Reactivation of BK and JC viruses with asymptomatic viruria occurs in 10–50% of hematopoietic stem cell and bone marrow transplant recipients and in 30% of renal transplant recipients. Of those renal transplant recipients who demonstrate BK viruria, approximately one third also have plasma viremia. Recipients with plasma viremia are at risk for development of nephropathy, which can clinically mimic allograft rejection and can result in failure of the allograft. Reduction of immunosuppression has been effective in preventing progression from viremia to nephropathy, and thus posttransplantation monitoring of either urine or plasma by polymerase chain reaction is important. It is particularly important to distinguish BK nephropathy from rejection because the treatments are different—increase in immunosuppression for rejection but decrease in immunosuppression for BK nephropathy.
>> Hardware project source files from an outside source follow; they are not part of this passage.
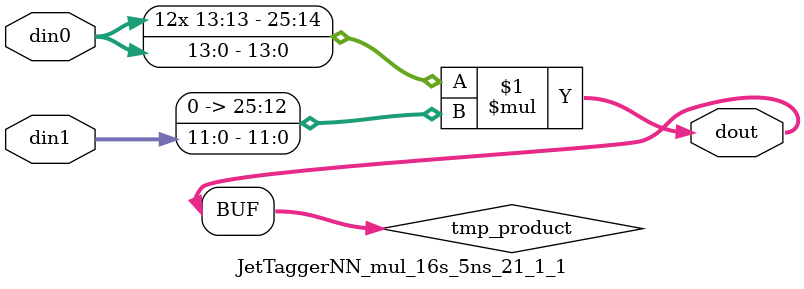
<source format=v>

`timescale 1 ns / 1 ps

  module JetTaggerNN_mul_16s_5ns_21_1_1(din0, din1, dout);
parameter ID = 1;
parameter NUM_STAGE = 0;
parameter din0_WIDTH = 14;
parameter din1_WIDTH = 12;
parameter dout_WIDTH = 26;

input [din0_WIDTH - 1 : 0] din0; 
input [din1_WIDTH - 1 : 0] din1; 
output [dout_WIDTH - 1 : 0] dout;

wire signed [dout_WIDTH - 1 : 0] tmp_product;












assign tmp_product = $signed(din0) * $signed({1'b0, din1});









assign dout = tmp_product;







endmodule

</source>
Polymerase chain reaction is the preferred means for detecting the BK and JC viruses. The high seroprevalence in the general population and lack of clear relationship to clinical illness limit the usefulness of serologic testing, although recent studies suggest that high levels of anti-BK antibodies in renal transplant donors are associated with an increased risk of BK disease in the recipient. There are no proven antiviral treatments for BK or JC virus infection, although cidofovir may be effective in some cases of BK-related transplant nephropathy. Effective treatment of AIDS with antiretroviral therapy can prevent the progression of progressive multifocal leukoencephalopathy. Allogeneic BK virus–specific T cells are a potentially beneficial therapy for PML.